Serre Chevalier C'è chi scivola su, e chi giù. È la storia della vita, dello sport e del ciclismo. Al Tour è un continuo rimescolarsi di carte, di sentimenti che mutano come i giorni: oggi sei un leone, domani un gattino bagnato. Ieri il leone è stato Primoz Roglic, corridore sloveno, ex campione del salto con gli sci, che salta e danza piuttosto bene anche sui pedali: scivola in alto. Per lui prima vittoria della carriera al Tour, per la sua nazione, anche.
Poi c'è il nostro Fabio Aru, che scivola giù. Per il momento dal podio. Da secondo a quarto posto della generale, dopo aver vissuto ieri una giornata amara, difficile, che gli costa 31. Adesso Froome è sempre in giallo, con 27 di vantaggio su Uran e Bardet, 53 sul campione d'Italia.
E dire che eravamo tutti molto fiduciosi, anche perché Fabio lo era: queste sono le sue salite. Spesso va al Sestriere per trascorrere lunghi periodi di allenamento. Conosce il fascino e la leggenda di queste cime: Galibier e Izoard. Ma nel ciclismo conta la storia, ma ancor di più chi sa scriverla: non raccontarla. E alla fine Fabio non se la racconta, con il volto di chi ha speso molto per limitare i danni. «Ho perso e non posso essere contento - commenta a caldo il campione italiano -. Ma il Tour finisce domenica, e io non mi arrendo. C'è ancora l'Izoard, tappa non dura, di più. Io me la voglio giocare fino alla fine», taglia corto.
Ma facciamo un passo (pardon, una pedalata) indietro. La giornata, dopo solo 20 km ecco il primo colpo di scena: Marcel Kittel, il vincitore di cinque tappe, resta coinvolto in una caduta con Barguil e Cummings. Il tedesco in maglia verde prova a ripartire, ma non ce la fa ed è costretto al ritiro. Il leader della classifica a punti diventa così Michael Matthews.
Da Kittel a Contador: altro momento di grande suggestione. Sulle alte vette del Tour, sulle pendenze della Croix de Fer è lo spagnolo che prova a dare un senso alla sua corsa e parte da lontano, con Quintana. Il Pistolero sta bene, e scalpita come nei giorni migliori. Il colombiano non riesce a tenere il passo di Contador e si stacca subito. Alberto come una furia si riporta sui 24 fuggitivi, ma proprio all'attacco del Telegraphe è costretto a mettere piede a terra e a cambiare bici per un guasto meccanico, ma anche in questo caso Alberto torna come un falco sul gruppetto di testa.

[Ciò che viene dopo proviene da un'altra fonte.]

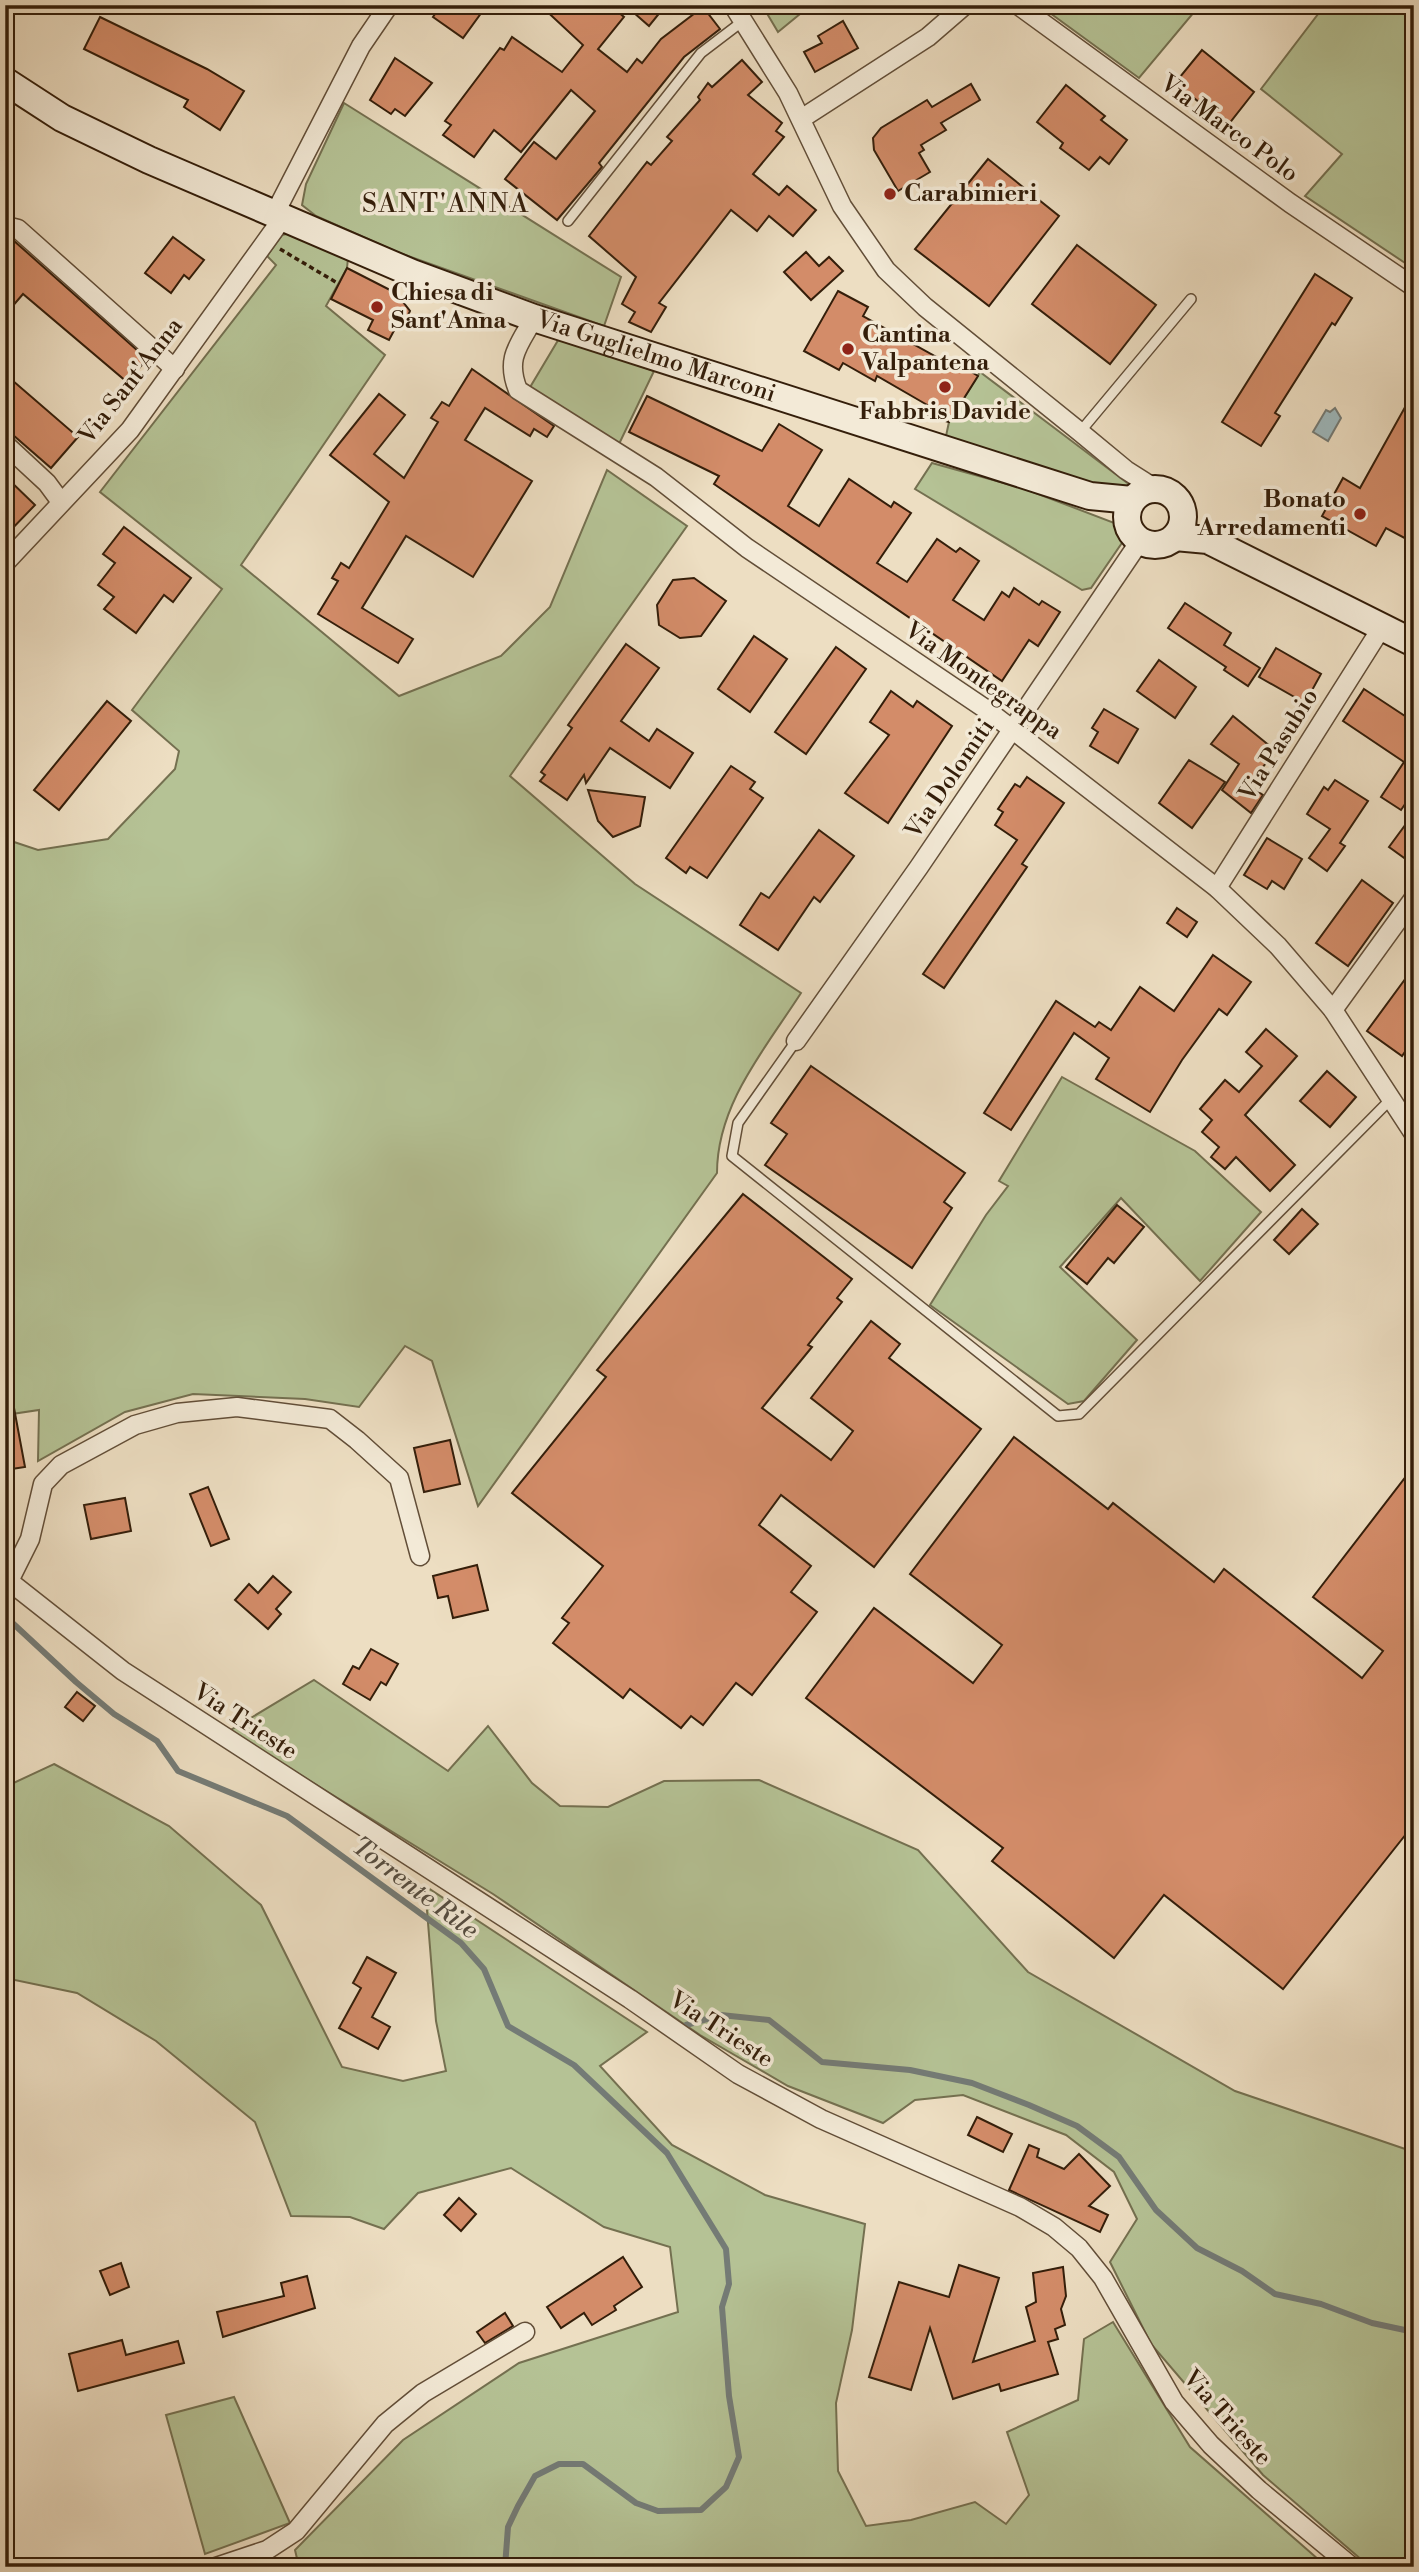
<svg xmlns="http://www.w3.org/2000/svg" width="1419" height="2572" viewBox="0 0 1419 2572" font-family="'Libre Bodoni',serif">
<rect width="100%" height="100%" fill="#eddec2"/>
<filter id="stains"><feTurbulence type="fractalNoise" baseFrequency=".00286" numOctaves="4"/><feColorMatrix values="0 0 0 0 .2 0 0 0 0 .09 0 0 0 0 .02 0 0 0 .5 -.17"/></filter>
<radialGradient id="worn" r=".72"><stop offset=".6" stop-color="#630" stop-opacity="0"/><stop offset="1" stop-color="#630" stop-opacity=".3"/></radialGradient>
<g fill="#b5c295" stroke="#747050" stroke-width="2">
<path d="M762 5H811L778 32Z"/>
<path d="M1039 5H1200L1139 78Z"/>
<path d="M1325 5H1414V269L1305 196 1342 154 1261 89Z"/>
<path d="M344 103 621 277 604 326 397 252 316 216 302 205 306 184Z"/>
<path d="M291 233 348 258 347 268 326 306 385 355 241 565 399 696 501 656 550 607 607 470 687 526 510 776 635 884 801 993C765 1049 717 1104 717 1173L478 1506 432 1361 405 1346 359 1407 305 1399 193 1394 125 1412 38 1461 39 1410 5 1415V839L38 850 108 839 175 769 179 751 132 710 222 589 100 492 276 265 267 256 282 235Z"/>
<path d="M560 337 654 371 619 444 529 389Z"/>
<path d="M980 372 1130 485 1126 496 946 436 949 422Z"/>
<path d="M932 463 1025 489 1117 524 1126 537 1091 588 1082 590 915 489Z"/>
<path d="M1062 1077 1195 1151 1261 1212 1200 1281 1121 1198 1060 1267 1137 1340 1084 1401 1068 1404 930 1305 986 1215 1008 1186 999 1181Z"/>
<path d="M314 1680 448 1771 488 1726 532 1783 560 1806 608 1807 664 1781 759 1780 918 1850 1028 1972 1235 2091 1414 2152V2567H1370L1263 2475 1151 2344 1110 2262 1137 2219 1114 2172 1066 2135 963 2095 915 2100 883 2123 788 2086 700 2035 493 1894 229 1731Z"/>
<path d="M54 1764 169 1826 261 1905 342 2067 403 2081 446 2071 436 2021 425 1886 647 2032 600 2066 672 2145 765 2195 865 2224 852 2330 836 2403 838 2471 866 2526 911 2520 975 2502 1006 2524 1029 2495 1007 2432 1078 2400 1084 2339 1113 2322 1190 2447 1327 2567H299L295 2550 403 2440 519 2363 678 2312 670 2247 604 2227 511 2168 418 2193 384 2229 350 2217 291 2216 255 2122 156 2041 77 1993 5 1978V1787Z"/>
<path d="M234 2397 290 2523 205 2554 166 2415Z"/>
</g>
<path fill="#9eb9be" stroke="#747b76" stroke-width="2" d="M1335 408 1341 418 1328 441 1313 432 1326 410 1330 412Z"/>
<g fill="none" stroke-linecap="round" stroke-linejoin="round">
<g stroke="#747b76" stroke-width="6">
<path d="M5 1616 76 1682 114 1714 157 1741 178 1771 287 1816 461 1943 484 1969 508 2026 574 2065 667 2153 726 2249 729 2284 722 2307 729 2396 739 2457 726 2487 701 2510 658 2511 636 2503 583 2464H559L535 2476 518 2506 508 2527 505 2567"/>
<path d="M686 2025 721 2015 769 2020 822 2062 910 2070 972 2083 1029 2105 1077 2126 1119 2157 1156 2210 1197 2248 1242 2271 1275 2294 1321 2304 1372 2323 1414 2332"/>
</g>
</g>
<g fill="#d38c69" stroke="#341e0a" stroke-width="2">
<path d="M441 5H487L463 38 433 17Z"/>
<path d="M540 5H610L624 17 598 49 627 72 637 59 642 63 661 39 703 7 720 29 684 57 599 163 602 167 557 220 505 179 534 142 556 159 595 111 571 90 521 152 494 130 474 157 443 135 451 125 445 121 500 48 504 50 512 37 562 72 583 45Z"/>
<path d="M625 5H666L649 26Z"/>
<path d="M100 17 207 69 244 91 220 130 184 107 188 100 84 49Z"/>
<path d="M843 21 858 48 815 72 804 52 822 43 818 36Z"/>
<path d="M1202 50 1254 92 1228 125 1175 83Z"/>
<path d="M395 58 432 83 405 116 395 109 391 114 370 100Z"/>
<path d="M742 60 762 82 748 95 782 123 776 131 784 137 753 174 779 195 787 186 816 210 793 236 769 216 757 231 731 210 659 303 666 307 651 332 629 322 635 312 622 304 636 277 589 236 647 162 651 165 672 141 667 137 700 100 698 97 708 83 712 87Z"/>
<path d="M971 84 980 100 941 123 946 130 921 145 924 150 919 153 930 172 898 191 874 150 873 138 881 128 927 100 932 107Z"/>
<path d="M1066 85 1105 116 1101 120 1127 140 1109 164 1100 157 1089 170 1060 148 1063 143 1037 122Z"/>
<path d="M988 159 1059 216 989 306 915 249Z"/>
<path d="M173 237 204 260 189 279 184 275 171 293 145 273Z"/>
<path d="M13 240 147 359 127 382 23 294 5 315V243Z"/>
<path d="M1077 245 1156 305 1110 364 1032 304Z"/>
<path d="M806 252 819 266 829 257 843 271 811 300 784 272Z"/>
<path d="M347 268 394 292 392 296 403 302 410 311 404 325H397L389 340 368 330 373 320 331 299Z"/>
<path d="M1315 274 1352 298 1335 325 1332 323 1275 413 1280 416 1261 446 1222 422Z"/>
<path d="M838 291 868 307 863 316 942 360 944 355 978 376 949 422 924 415 929 406 877 376 875 381 843 363 839 370 804 351Z"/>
<path d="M472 369 554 426 547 437 534 429 530 436 485 408 465 440 532 481 473 577 406 536 362 608 413 639 398 663 318 614 338 581 332 578 341 563 349 568 389 502 330 455 379 394 405 415 374 454 404 478 438 422 431 418 442 402 449 406Z"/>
<path d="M5 374 78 437 51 468 5 428Z"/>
<path d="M1414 391V543L1386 528 1376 546 1322 516 1343 478 1360 488Z"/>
<path d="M647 396 762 451 779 424 822 450 788 506 819 526 849 479 891 507 894 502 911 513 877 563 907 582 937 539 956 552 960 548 979 561 953 600 984 620 1002 592 1009 597 1014 588 1039 605 1042 601 1060 612 1038 646 1029 640 1002 681 714 484 719 476 629 432Z"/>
<path d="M5 476 35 505 5 536Z"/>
<path d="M124 527 191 578 173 602 164 595 136 633 104 609 114 597 98 585 115 563 103 554Z"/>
<path d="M694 578 726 601 701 636 680 638 659 625 657 605 673 580Z"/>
<path d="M1185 603 1231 633 1224 645 1260 668 1248 686 1224 670 1226 667 1168 628Z"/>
<path d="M754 636 787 659 750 712 718 689Z"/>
<path d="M626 644 659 668 621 721 649 741 657 729 693 753 670 788 610 748 586 783 584 775 567 800 540 781 545 775 541 772 572 728 568 725Z"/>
<path d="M836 647 866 669 806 754 775 732Z"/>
<path d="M1276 648 1321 674 1305 703 1259 677Z"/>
<path d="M1159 660 1196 687 1175 718 1137 691Z"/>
<path d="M1364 689 1414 722V791L1401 810 1381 797 1404 762 1343 721Z"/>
<path d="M891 691 913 707 917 701 952 726 888 823 845 793 889 735 870 722Z"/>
<path d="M107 701 131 721 59 810 34 790Z"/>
<path d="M1104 709 1138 729 1118 763 1090 746 1098 732 1092 728Z"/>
<path d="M1233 716 1276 751 1248 785 1263 795 1251 813 1222 790 1239 764 1211 744Z"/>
<path d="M1189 760 1225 782 1192 828 1159 803Z"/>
<path d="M731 766 755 782 750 789 763 798 707 878 690 867 686 873 666 858Z"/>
<path d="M1027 777 1064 803 1022 864 1027 867 944 988 923 974 1017 840 995 825 1003 812 998 809 1015 784 1020 787Z"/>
<path d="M1335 780 1368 801 1340 843 1345 846 1327 871 1309 858 1330 829 1307 814 1324 787 1328 790Z"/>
<path d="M588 790 645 797 640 826 613 837 598 821Z"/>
<path d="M1414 813V865L1389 847Z"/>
<path d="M819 830 854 856 820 902 814 897 778 950 740 925 761 893 769 898Z"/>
<path d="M1267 838 1302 859 1284 889 1272 881 1267 889 1244 875Z"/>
<path d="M1362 880 1393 903 1348 966 1316 943Z"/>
<path d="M1177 908 1197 922 1187 937 1167 923Z"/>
<path d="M1213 955 1251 982 1227 1015 1219 1009 1182 1060 1150 1112 1096 1079 1109 1058 1074 1033 1011 1130 984 1113 1056 1001 1095 1027 1099 1022 1111 1030 1140 987 1174 1011Z"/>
<path d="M1414 967V1039L1402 1056 1367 1031Z"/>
<path d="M1266 1029 1297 1056 1245 1115 1295 1165 1270 1191 1236 1157 1225 1169 1211 1157 1219 1147 1202 1132 1212 1120 1200 1109 1225 1080 1239 1092 1262 1066 1246 1052Z"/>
<path d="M811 1066 965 1173 944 1202 952 1208 912 1268 765 1165 787 1134 771 1123Z"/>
<path d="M1327 1071 1356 1097 1330 1127 1300 1101Z"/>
<path d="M743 1194 852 1279 837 1298 842 1302 808 1345 812 1347 762 1408 831 1460 853 1431 811 1398 871 1321 900 1344 889 1358 981 1429 874 1567 781 1495 759 1525 811 1566 791 1592 817 1612 752 1695 736 1683 703 1725 691 1716 681 1728 630 1689 623 1698 553 1643 569 1623 562 1618 603 1566 512 1493 606 1377 597 1370Z"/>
<path d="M1117 1205 1144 1227 1114 1263 1108 1258 1087 1284 1066 1267Z"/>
<path d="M1302 1209 1318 1224 1289 1254 1274 1240Z"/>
<path d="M14 1408 25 1467 5 1470V1409Z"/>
<path d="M1014 1437 1108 1509 1113 1503 1214 1582 1224 1569 1362 1678 1383 1651 1313 1597 1414 1466V1824L1283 1989 1164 1895 1114 1958 992 1861 1003 1848 806 1698 874 1608 973 1683 1002 1645 910 1574Z"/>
<path d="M450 1440 460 1484 424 1492 414 1448Z"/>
<path d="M208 1487 229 1539 211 1546 190 1494Z"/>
<path d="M125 1498 131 1531 91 1539 84 1505Z"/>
<path d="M477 1565 488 1610 453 1618 448 1596 438 1598 433 1576Z"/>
<path d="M273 1576 291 1592 276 1609 281 1614 268 1629 235 1600 249 1584 258 1593Z"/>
<path d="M371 1649 398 1664 386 1685 381 1682 370 1700 343 1684 353 1666 359 1669Z"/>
<path d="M77 1692 95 1706 83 1721 65 1707Z"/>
<path d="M367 1957 396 1973 372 2017 390 2027 378 2049 339 2028 361 1988 353 1983Z"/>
<path d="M977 2117 1012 2134 1003 2152 968 2135Z"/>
<path d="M1029 2145 1039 2149 1037 2157 1064 2169 1079 2154 1110 2186 1089 2206 1108 2215 1100 2232 1009 2190Z"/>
<path d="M459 2198 476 2214 461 2231 444 2215Z"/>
<path d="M623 2257 642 2287 614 2306 616 2310 592 2325 584 2313 561 2328 547 2307Z"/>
<path d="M121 2263 129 2287 110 2295 100 2271Z"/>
<path d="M959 2265 999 2278 973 2362 1035 2341 1026 2307 1036 2302 1033 2273 1063 2267 1066 2296 1061 2309 1065 2325 1055 2329 1058 2339 1048 2342 1058 2374 1001 2391 999 2384 953 2399 930 2328 911 2390 869 2377 899 2282 949 2297Z"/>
<path d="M307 2276 315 2308 223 2337 217 2312 284 2296 281 2283Z"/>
<path d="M505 2313 513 2326 485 2343 477 2332Z"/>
<path d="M122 2340 126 2355 178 2341 184 2363 78 2391 69 2354Z"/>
</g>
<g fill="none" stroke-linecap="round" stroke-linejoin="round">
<g stroke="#624e38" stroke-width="12">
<g id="lane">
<path d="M568 221 701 53 743 21"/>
<path d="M1080 432 1191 299"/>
<path d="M796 1041 738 1123 732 1156 1058 1416 1079 1414 1390 1100"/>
</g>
</g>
<g stroke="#624e38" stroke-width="21">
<g id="street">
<path d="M733 5 788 93 842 206 886 270 925 307 1080 432 1126 470 1156 489"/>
<path d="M1018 5 1290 203 1414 287"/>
<path d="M801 119 928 37 965 5"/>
<path d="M274 215 361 46 389 5"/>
<path d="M5 232 10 227 18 229 175 369"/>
<path d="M534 318C519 345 505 358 518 390L656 477 747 548 987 710 1217 888 1278 946 1333 1010 1414 1134"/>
<path d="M5 444 47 483 61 502"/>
<path d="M5 563 130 430 282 219"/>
<path d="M1217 888 1382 627"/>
<path d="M1333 1010 1414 898"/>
<path d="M796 1041 919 867 1140 541"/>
<path d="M5 1578 123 1671 630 1999 738 2074 821 2119 1020 2207 1054 2227 1079 2248 1103 2278 1174 2402 1211 2445 1259 2490 1352 2567"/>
<path d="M9 1581 30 1539 43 1484 61 1465 135 1425 177 1413 237 1407 330 1419 357 1440 399 1478 420 1556"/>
<path d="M216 2567 267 2550 296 2531 385 2424 423 2393 525 2332"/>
</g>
</g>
<g stroke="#341e0a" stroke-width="30">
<g id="secondary">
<path id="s1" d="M5 81 62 118 149 160 412 273 534 318 1090 496 1132 500"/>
<circle cx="1155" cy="517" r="28"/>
<path d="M1175 537 1208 540 1414 643"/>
</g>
</g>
<path stroke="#341e0a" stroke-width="3.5" stroke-dasharray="5 3.5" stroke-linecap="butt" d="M280 249 339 284"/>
<use href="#lane" stroke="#f3ead7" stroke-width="9"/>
<use href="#street" stroke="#f3ead7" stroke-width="18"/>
<use href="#secondary" stroke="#f3ead7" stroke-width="26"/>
</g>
<g fill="#8f2418" stroke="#f3ead7" stroke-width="2.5">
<circle cx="890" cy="194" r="7"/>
<circle cx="377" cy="307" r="7"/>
<circle cx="848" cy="349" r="7"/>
<circle cx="945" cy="387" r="7"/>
<circle cx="1360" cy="514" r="7"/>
</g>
<g text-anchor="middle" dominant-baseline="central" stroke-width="7" stroke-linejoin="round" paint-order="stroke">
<g font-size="24" fill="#341e0a" stroke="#f3ead7">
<text transform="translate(1229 129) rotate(36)">Via Marco Polo</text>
<text stroke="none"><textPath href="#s1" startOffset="709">Via Guglielmo Marconi</textPath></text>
<text transform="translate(131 381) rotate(-52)">Via Sant'Anna</text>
<text transform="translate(983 681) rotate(35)">Via Montegrappa</text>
<text transform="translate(1279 745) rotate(-58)">Via Pasubio</text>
<text transform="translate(950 779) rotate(-56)">Via Dolomiti</text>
<text transform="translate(245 1722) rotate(33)">Via Trieste</text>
<text transform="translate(721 2030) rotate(33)">Via Trieste</text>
<text transform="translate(1227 2418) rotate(48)">Via Trieste</text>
</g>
<g font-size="24" font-weight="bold" fill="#341e0a" stroke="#f3ead7" text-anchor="start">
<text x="904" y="194">Carabinieri</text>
<text x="391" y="293">Chiesa di<tspan x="391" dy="28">Sant'Anna</tspan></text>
<text x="862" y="335">Cantina<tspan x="862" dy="28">Valpantena</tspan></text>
<text x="945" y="412" text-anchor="middle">Fabbris Davide</text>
<text x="1346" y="500" text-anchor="end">Bonato<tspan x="1346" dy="28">Arredamenti</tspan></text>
</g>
<g font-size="26" letter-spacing="2" fill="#341e0a" stroke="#f3ead7">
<text x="446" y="204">SANT'ANNA</text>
</g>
<g font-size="26" font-style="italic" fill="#544c40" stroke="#f3ead7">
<text transform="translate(415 1888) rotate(37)">Torrente Rile</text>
</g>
</g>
<rect width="1419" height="2572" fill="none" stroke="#eddec2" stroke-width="28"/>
<rect x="7" y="7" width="1405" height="2558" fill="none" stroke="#341e0a" stroke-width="3.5"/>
<rect x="14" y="14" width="1391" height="2544" fill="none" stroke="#341e0a" stroke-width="2"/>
<rect width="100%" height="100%" filter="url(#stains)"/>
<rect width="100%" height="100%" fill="url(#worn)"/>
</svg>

Alle loro spalle, intanto, il dream-team della Sky rosola a fuoco alto il gruppo maglia gialla. Poi ancora Contador, che sul Galibier se ne va con Roglic, Pauwels, Atapuma, Navarro e Frank. Ma dove nel '98 spiccò il volo Marco Pantani questa volta è lo sloveno Roglic a fare il vuoto con apparente facilità. Trova la forza di involarsi tutto solo verso il traguardo transitando per primo ai 2646 metri del Souvenir Henri Desgrange, il punto più alto del Tour, mentre Contador cede e viene ripreso dal gruppetto di Froome.
Dopo Contador e Roglic, ecco il momento di Bardet. Il francesino scalpita. È il più convinto degli uomini di classifica e ci prova. Eccome che ci prova. Non una, ma tre volte. Tre attacchi decisi, uno di fila all'altro: a pagare, però, è solo il nostro Fabio Aru, che transita sul Galibier con una ventina di secondi di distacco da Froome, Bardet e Uran. E poi nella lunga picchiata verso Serre Chevalier, il sardo non trova collaborazione e vede il distacco lievitare fino a 31''. Una brutta botta.«Abbiamo perso una piccola battaglia, non la guerra», assicura Alexander Vinokourov, team-manager dell'Astana, la squadra kazaka di Aru.
Oggi c'è la cima-mito: l'Izoard.
L'ultima occasione per il nostro Fabio per provare a rimettere le cose apposto. Non deve guardare a quello che è stato, ma a quello che sarà. Guai soffermarsi su quello che è stato: non c'è domani. Se pensa a oggi, può rivedere Parigi: il podio.